È in questo contesto che si esplica, in termini rilevanti, l’attività dei vari gruppi di ricerca dell’Università di Sassari sia in termini di ricerca di base che di ricerca applicata e di supporto ai piani ed agli interventi degli enti territoriali. Voglio citare a questo proposito proprio quello in atto tra il nostro Ateneo ed il Comune di Alghero in relazione agli eventi meteomarini e processi erosivi gravi che hanno interessato il litorale cittadino con gravi danni economici ed ambientali: una equipe multidisciplinare è all’opera per capire i processi ed elaborare strategie di intervento.

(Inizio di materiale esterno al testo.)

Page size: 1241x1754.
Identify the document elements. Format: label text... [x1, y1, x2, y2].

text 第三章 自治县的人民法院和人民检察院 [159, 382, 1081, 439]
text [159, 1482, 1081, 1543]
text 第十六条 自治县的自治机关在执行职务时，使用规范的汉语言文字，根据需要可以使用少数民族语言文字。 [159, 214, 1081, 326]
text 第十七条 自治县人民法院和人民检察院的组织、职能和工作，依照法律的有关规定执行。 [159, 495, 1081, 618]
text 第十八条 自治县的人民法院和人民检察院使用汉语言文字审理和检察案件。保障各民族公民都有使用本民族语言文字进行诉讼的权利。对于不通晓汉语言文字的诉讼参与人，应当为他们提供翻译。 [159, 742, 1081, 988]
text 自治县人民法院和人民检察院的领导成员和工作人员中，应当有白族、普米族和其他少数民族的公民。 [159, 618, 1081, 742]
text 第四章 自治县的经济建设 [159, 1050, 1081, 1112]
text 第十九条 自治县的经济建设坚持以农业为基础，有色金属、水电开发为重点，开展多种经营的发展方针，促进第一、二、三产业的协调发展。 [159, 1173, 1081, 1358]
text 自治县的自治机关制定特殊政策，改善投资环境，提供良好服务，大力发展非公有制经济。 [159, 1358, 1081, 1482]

In questa sede verranno presentati alcuni aspetti.

È importante precisare che l’approccio metodologico di questi gruppi di ricerca è di tipo ecosistemico e che gli indirizzi operativi derivanti sono per il mantenimento o ripristino, nel contesto climatico attuale, dei normali assetti strutturali, funzionali e di processo, cioè della biodiversità alla massima espressione e della produttività a tutti i livelli trofici.

Il nostro Ateneo in sintesi è in grado, nel quadro ecosistemico di riferimento, di:

1) definire, con accuratezza e certezza, le scale temporali e spaziali che sono molto critiche (l’unità di gestione può essere su una scala molto diversa da quella in cui i feedback stanno avendo un impatto sull’unità di gestione),

2) valutare i limiti biologici ed ecologici della capacità produttiva di ogni specifico sistema della Zona Costiera,

3) guardare e ad agire alla base dei problemi piuttosto che trattare un sintomo alla volta ed in maniera frammentaria,

4) definire i vincoli sociali ed economici che agiscono, ed hanno sempre agito, e che sono la causa del fatto che non esistono più ecosistemi che non siano stati condizionati dall'uomo.

Concludo quindi auspicando che questa rassegna contribuisca a sensibilizzare ancora di più tutte le fasce di popolazione oltre che i gestori ambientali della complessità, delicatezza e del rischio di esistenza dei vari ecosistemi costieri e dei loro componenti biotici ed abiotici e della necessità che l’approccio di studio, valutazione e intervento sia di tipo ecosistemico e non più frammentato e settoriale.